(GIVEN EXERCISE):
Edit the banquet parable commentary from "Upon the rejection" up to and including "in the streets." so that "random" reads "ordinary", and give that section back in full.

BEGIN PASSAGE TO READ

Imagine planning a banquet, preparing the fine china, hiring the wait staff and caterers, and sparing no expense. You sent out invitations months in advance, received all the RSVPs, just to have all the guests send last minute excuses as to why they could not come. And what lame excuses! Does anyone buy a piece of property without seeing it? And if it was bought sight-unseen, it can certainly wait one more night! The new oxen aren’t going anywhere. And the new wife is the perfect “plus one” to the banquet!
This is, of course, a parable, which means that it’s a story that points to something bigger. The Church Fathers and the Reformers all agree that the banquet ultimately points to the Wedding Supper of the Lamb, that culmination of our salvation when we will be with our Lord in the World to Come. That is, the invitation to the banquet is an invitation to be a disciple of Christ, to fellowship with him, to be united to him and become his body here on earth so that we would one day join him in his Father’s house. That means that those who refused to come to the banquet ultimately refused the call to follow Jesus, the call to be saved from their sins, the call to become children of God.
But notice that these were people who knew and were known by the Master of the banquet. That means that these were people who we’d call churchgoing Christians. Yet they nevertheless refused the call to the Master’s banquet.
Let’s continue the passage. Verse 21:
The the master of the house became angry and said to his servant, “Go out quickly to the streets and lanes of the city, and bring in the poor and crippled and blind and lame.”And the servant said, “Sir, what you commanded has been done, and there is still room.” And the master said to his servant, “Go out to the highways and hedges and compel people to come in, that my house may be filled. For I tell you, none of those men who were invited shall taste my banquet.
Upon the rejection of his banquet by his invited guests, the master then expands his guest list, first inviting those in need of charity, and then inviting even random people in the streets.
In St. Luke’s Gospel, a major theme is he Kingdom of God going out to those who would have been overlooked in society. In the immediate context of the passage, this speaks to the Gospel moving beyond the Pharisees to the regular folk, but it also hints at the Gospel moving from being confined to Israel and going out to the Gentiles. More broadly, though, it speaks to the danger of rejecting the Gospel out of the foolish notion that the cares of this life are more important than following Christ and coming to his banquet.

END PASSAGE TO READ
BEGIN SUPPLIED ENTRIES

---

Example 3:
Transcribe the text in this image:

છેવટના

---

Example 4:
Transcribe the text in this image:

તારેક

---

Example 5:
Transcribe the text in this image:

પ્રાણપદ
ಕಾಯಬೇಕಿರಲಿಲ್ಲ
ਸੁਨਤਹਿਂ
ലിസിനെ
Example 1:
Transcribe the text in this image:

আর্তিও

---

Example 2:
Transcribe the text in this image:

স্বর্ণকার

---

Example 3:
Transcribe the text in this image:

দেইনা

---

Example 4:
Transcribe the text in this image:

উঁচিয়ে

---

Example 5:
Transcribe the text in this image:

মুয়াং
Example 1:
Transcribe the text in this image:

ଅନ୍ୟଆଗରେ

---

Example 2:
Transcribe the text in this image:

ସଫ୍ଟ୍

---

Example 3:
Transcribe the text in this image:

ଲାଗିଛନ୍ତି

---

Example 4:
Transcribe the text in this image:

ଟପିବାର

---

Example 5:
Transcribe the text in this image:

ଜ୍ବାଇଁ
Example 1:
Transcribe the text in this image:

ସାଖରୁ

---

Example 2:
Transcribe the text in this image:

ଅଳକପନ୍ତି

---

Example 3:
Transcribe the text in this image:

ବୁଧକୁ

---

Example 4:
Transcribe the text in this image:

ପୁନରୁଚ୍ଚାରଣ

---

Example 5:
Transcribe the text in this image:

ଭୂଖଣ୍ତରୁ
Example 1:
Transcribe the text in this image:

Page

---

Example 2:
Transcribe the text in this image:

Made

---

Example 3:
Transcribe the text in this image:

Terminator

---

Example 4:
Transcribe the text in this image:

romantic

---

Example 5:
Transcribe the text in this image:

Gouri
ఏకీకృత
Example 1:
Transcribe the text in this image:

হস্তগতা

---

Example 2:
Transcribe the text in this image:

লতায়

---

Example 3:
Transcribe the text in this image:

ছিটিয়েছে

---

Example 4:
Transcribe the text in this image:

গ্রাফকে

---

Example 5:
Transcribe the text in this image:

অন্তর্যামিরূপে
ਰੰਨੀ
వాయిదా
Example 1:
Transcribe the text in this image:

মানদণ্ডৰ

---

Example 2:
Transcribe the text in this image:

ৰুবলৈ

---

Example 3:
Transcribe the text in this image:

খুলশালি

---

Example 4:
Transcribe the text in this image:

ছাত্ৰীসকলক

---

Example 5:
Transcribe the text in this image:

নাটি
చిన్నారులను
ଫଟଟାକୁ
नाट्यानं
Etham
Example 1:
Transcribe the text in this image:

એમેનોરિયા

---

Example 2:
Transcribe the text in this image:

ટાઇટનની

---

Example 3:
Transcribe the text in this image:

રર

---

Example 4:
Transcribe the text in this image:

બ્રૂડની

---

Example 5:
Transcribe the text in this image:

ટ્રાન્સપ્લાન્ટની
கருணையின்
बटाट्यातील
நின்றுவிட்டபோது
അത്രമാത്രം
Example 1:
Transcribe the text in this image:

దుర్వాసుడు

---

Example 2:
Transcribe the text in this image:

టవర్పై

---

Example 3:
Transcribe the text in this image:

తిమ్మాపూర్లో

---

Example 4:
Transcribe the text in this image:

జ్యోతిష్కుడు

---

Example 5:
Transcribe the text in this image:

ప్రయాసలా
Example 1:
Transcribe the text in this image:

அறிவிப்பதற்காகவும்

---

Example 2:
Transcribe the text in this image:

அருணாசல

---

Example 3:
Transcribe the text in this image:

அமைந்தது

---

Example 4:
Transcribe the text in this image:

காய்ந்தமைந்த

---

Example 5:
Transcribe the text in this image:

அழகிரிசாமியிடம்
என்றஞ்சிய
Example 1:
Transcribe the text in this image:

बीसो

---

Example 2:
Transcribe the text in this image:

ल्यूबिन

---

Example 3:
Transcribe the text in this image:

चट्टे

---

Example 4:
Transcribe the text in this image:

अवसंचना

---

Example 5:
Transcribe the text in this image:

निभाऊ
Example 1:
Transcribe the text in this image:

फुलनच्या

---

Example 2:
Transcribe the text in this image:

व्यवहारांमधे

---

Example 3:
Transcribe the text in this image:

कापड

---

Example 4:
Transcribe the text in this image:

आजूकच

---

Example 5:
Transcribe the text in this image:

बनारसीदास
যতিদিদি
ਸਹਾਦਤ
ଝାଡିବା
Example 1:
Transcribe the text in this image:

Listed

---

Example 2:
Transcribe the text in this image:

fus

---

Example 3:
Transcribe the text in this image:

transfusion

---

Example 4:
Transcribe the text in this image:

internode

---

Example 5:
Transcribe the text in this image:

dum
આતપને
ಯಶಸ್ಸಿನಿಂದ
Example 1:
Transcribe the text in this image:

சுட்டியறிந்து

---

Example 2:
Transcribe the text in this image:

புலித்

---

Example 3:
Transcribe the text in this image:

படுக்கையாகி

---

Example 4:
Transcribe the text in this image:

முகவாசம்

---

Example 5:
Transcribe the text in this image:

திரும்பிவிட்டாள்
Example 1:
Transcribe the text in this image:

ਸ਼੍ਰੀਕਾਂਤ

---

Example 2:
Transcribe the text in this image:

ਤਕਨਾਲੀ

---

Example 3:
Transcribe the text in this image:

END SUPPLIED ENTRIES

(OUTPUT):
Upon the rejection of his banquet by his invited guests, the master then expands his guest list, first inviting those in need of charity, and then inviting even ordinary people in the streets.